◆ Work instruction
Check every line of the entries below for the word "SQUARE", and copy the ones that have it.

(Stored data entries)
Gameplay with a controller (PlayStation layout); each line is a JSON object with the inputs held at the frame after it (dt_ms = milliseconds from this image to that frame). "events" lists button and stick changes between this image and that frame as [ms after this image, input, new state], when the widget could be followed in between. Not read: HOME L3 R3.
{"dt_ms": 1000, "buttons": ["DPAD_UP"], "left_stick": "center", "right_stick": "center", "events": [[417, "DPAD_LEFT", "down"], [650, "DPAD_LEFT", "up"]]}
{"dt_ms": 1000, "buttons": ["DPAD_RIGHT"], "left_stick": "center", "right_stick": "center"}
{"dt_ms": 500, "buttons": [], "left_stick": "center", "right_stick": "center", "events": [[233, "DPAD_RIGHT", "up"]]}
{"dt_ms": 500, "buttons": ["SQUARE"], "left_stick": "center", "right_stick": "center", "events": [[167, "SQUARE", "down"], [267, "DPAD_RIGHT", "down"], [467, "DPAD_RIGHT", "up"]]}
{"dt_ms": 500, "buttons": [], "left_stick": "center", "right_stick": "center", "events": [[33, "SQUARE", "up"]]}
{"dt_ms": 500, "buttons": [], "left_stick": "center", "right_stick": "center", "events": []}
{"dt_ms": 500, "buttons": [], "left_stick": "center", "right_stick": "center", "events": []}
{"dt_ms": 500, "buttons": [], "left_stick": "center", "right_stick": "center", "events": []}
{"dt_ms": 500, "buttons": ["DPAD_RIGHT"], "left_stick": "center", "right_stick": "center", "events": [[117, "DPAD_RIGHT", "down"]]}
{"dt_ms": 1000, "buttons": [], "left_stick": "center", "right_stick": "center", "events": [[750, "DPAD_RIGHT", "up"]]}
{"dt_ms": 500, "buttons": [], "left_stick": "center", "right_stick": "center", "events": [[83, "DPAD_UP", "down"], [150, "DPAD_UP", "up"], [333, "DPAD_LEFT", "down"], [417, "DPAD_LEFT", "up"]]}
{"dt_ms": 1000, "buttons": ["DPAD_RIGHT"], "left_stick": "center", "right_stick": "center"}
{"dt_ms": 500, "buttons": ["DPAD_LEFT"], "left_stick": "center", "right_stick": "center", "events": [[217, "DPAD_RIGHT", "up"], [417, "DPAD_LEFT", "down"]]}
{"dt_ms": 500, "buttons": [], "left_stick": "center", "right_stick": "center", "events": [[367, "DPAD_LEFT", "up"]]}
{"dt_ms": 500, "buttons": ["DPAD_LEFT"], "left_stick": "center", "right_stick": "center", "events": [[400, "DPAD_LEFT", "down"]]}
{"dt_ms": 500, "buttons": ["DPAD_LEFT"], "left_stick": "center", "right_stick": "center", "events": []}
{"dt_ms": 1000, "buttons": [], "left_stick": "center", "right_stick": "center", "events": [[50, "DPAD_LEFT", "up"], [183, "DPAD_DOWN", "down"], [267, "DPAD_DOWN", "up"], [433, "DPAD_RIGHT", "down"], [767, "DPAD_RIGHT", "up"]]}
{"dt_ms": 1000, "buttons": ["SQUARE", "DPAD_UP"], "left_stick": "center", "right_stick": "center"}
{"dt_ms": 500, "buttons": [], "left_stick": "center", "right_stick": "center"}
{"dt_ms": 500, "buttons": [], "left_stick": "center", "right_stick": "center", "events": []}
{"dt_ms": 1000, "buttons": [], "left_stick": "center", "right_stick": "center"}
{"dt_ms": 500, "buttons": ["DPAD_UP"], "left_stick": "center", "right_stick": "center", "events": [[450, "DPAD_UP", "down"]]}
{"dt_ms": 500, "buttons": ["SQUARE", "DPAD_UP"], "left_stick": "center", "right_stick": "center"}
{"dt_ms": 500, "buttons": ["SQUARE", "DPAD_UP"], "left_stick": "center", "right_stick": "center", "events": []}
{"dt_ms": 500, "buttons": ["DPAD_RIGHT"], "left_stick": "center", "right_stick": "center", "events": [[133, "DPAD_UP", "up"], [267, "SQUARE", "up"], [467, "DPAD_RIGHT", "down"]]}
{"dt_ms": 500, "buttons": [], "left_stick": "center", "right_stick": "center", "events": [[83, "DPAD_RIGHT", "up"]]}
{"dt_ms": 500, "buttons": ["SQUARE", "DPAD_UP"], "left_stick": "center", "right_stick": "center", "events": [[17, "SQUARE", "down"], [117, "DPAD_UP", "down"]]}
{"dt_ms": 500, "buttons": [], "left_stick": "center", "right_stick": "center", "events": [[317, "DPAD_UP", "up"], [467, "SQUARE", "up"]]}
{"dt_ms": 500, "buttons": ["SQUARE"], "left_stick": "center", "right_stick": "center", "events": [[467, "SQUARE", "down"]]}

◆ Solution to this problem
{"dt_ms": 500, "buttons": ["SQUARE"], "left_stick": "center", "right_stick": "center", "events": [[167, "SQUARE", "down"], [267, "DPAD_RIGHT", "down"], [467, "DPAD_RIGHT", "up"]]}
{"dt_ms": 500, "buttons": [], "left_stick": "center", "right_stick": "center", "events": [[33, "SQUARE", "up"]]}
{"dt_ms": 1000, "buttons": ["SQUARE", "DPAD_UP"], "left_stick": "center", "right_stick": "center"}
{"dt_ms": 500, "buttons": ["SQUARE", "DPAD_UP"], "left_stick": "center", "right_stick": "center"}
{"dt_ms": 500, "buttons": ["SQUARE", "DPAD_UP"], "left_stick": "center", "right_stick": "center", "events": []}
{"dt_ms": 500, "buttons": ["DPAD_RIGHT"], "left_stick": "center", "right_stick": "center", "events": [[133, "DPAD_UP", "up"], [267, "SQUARE", "up"], [467, "DPAD_RIGHT", "down"]]}
{"dt_ms": 500, "buttons": ["SQUARE", "DPAD_UP"], "left_stick": "center", "right_stick": "center", "events": [[17, "SQUARE", "down"], [117, "DPAD_UP", "down"]]}
{"dt_ms": 500, "buttons": [], "left_stick": "center", "right_stick": "center", "events": [[317, "DPAD_UP", "up"], [467, "SQUARE", "up"]]}
{"dt_ms": 500, "buttons": ["SQUARE"], "left_stick": "center", "right_stick": "center", "events": [[467, "SQUARE", "down"]]}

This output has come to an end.